Dive Brief:
- Starbucks expects strong inventory levels ahead of the holidays after adding new suppliers and boosting production of oat milk, breakfast sandwiches, egg bites and other offerings, COO John Culver said in a Q4 earnings call.
- The coffee chain is working with suppliers "to invest in wage for their workers" to ensure factories are staffed, "and many of them have done so," Culver told Starbucks investors on the Oct. 28 call.
- The "headwinds on commodity pricing, challenges around transportation, and [issues] for our distributors and manufacturers to find labor to work in their factories and distribution centers" likely will continue into FY 2022, the Culver said.
Dive Insight:
Starbucks is closely monitoring inventory levels and its supplier network to ensure its cafes are stocked as customers return at record levels, CEO Kevin Johnson said on the call.
"We’re very confident that as we head into the holiday, our inventory position is very strong," Johnson said.
Prioritizing key holiday and Q1 merchandise helped Starbucks make "significant progress" on addressing supply chain issues, the CEO said. The company rolled out artificial intelligence to streamline ordering and inventory management, he said.
"We've really focused our production effort on high-volume items. In some of those lower volume items, we pull back on and deprioritize," Culver said. "We’re not out of the woods yet, but we feel very good about the path that we’re on."
Starbucks also locked in coffee prices for the next 14 months and has "several months of inventory in the warehouse," Johnson said.
But the chain is confronting the same inflationary pressures as McDonalds, whose executives expect commodities prices to stay up as much as 4% through the end of the year. The FAO Food Price Index, which measures monthly changes in food commodities prices, rose more than 31% YoY in October to its highest level in more than a decade.
Keurig Dr Pepper is passing on coffee commodity inflation to customers "immediately in the form of pricing in our owned and licensed brands," said CEO Robert Gamgort in a Q3 earnings call. "And we do think that's the right thing to do, given the inflation."

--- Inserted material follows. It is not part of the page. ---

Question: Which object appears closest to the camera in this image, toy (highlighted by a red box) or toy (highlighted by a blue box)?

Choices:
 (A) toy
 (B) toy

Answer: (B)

But commodities are far from the only inflated line item gulping coffee companies' budgets, Gamgort said.
"The inflation that the industry is seeing right now is way beyond commodities," he said. "It's packaging, it's labor, transportation. Some, if not most, of those cannot be hedged and are impossible to forecast. Everybody is getting exposed to a high level of inflation."
Starbucks CFO Rachel Ruggeri said she expects heightened logistics, labor and commodities costs to further impact the company’s margins at least through the first two quarters of 2022. "You really don't know ... when these inflationary pressures will subside," she acknowledged.
"Of course," Ruggeri warned investors on the call, "they could increase."